- Recorded data:
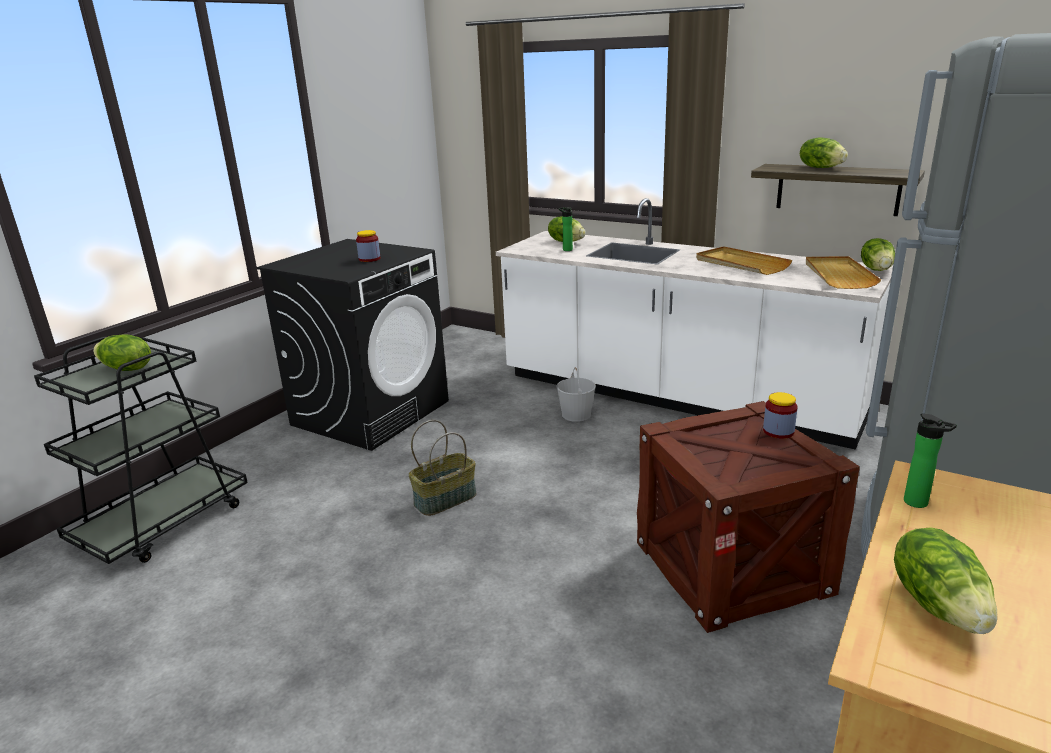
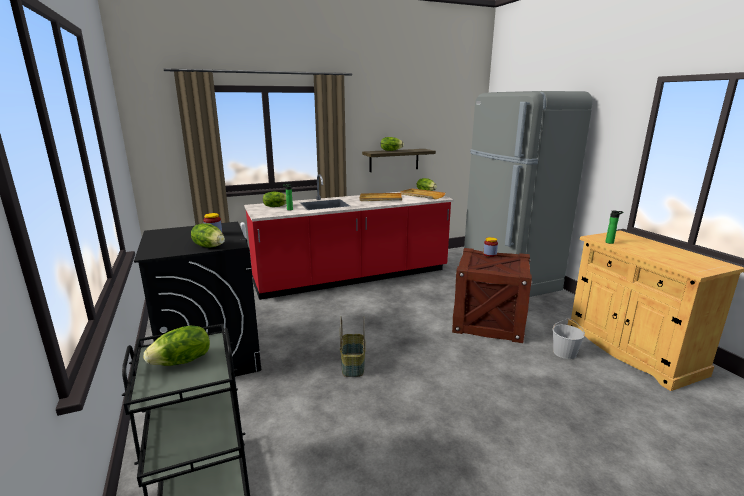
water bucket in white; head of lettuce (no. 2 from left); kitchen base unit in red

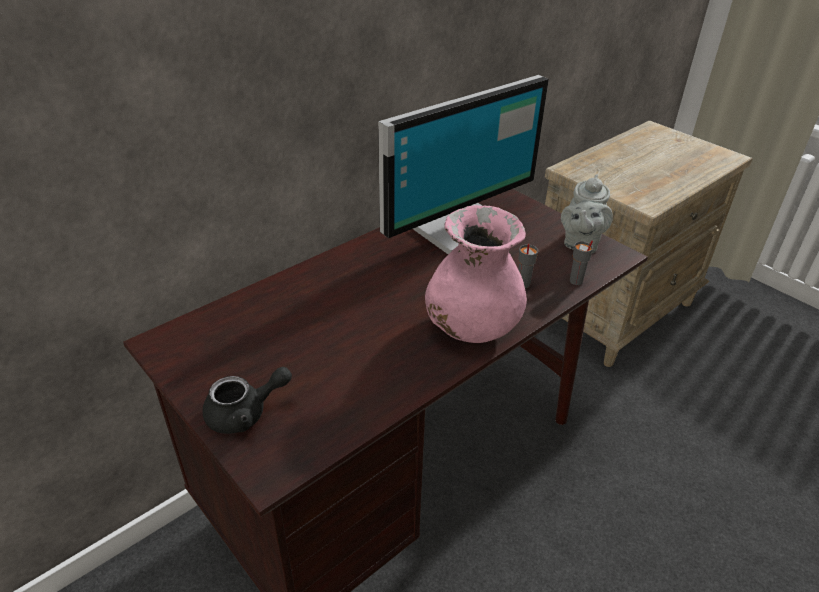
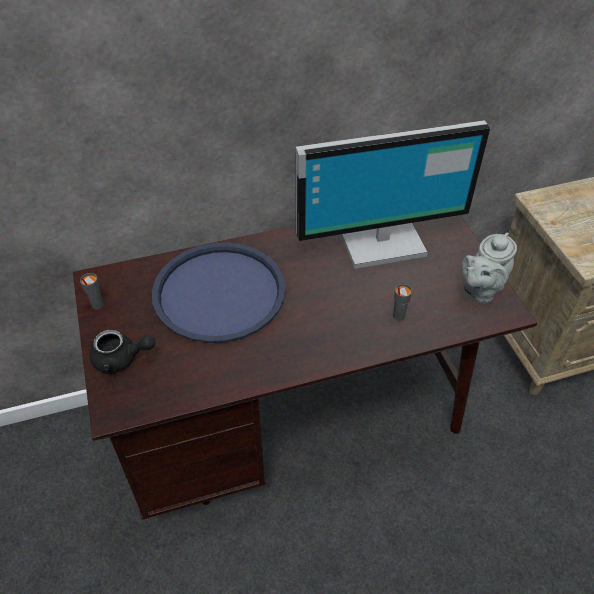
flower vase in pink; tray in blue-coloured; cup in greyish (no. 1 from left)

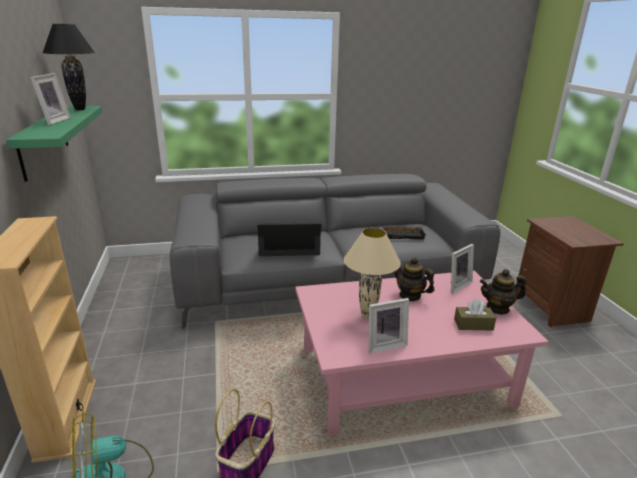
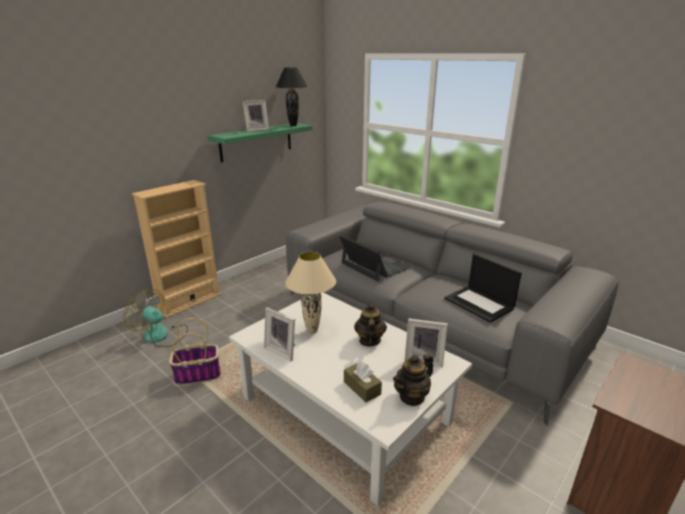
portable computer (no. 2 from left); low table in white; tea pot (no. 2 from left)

- Task: Give back the whole listing exactly, without pictures.

- Solution:
water bucket in white; head of lettuce (no. 2 from left); kitchen base unit in red

flower vase in pink; tray in blue-coloured; cup in greyish (no. 1 from left)

portable computer (no. 2 from left); low table in white; tea pot (no. 2 from left)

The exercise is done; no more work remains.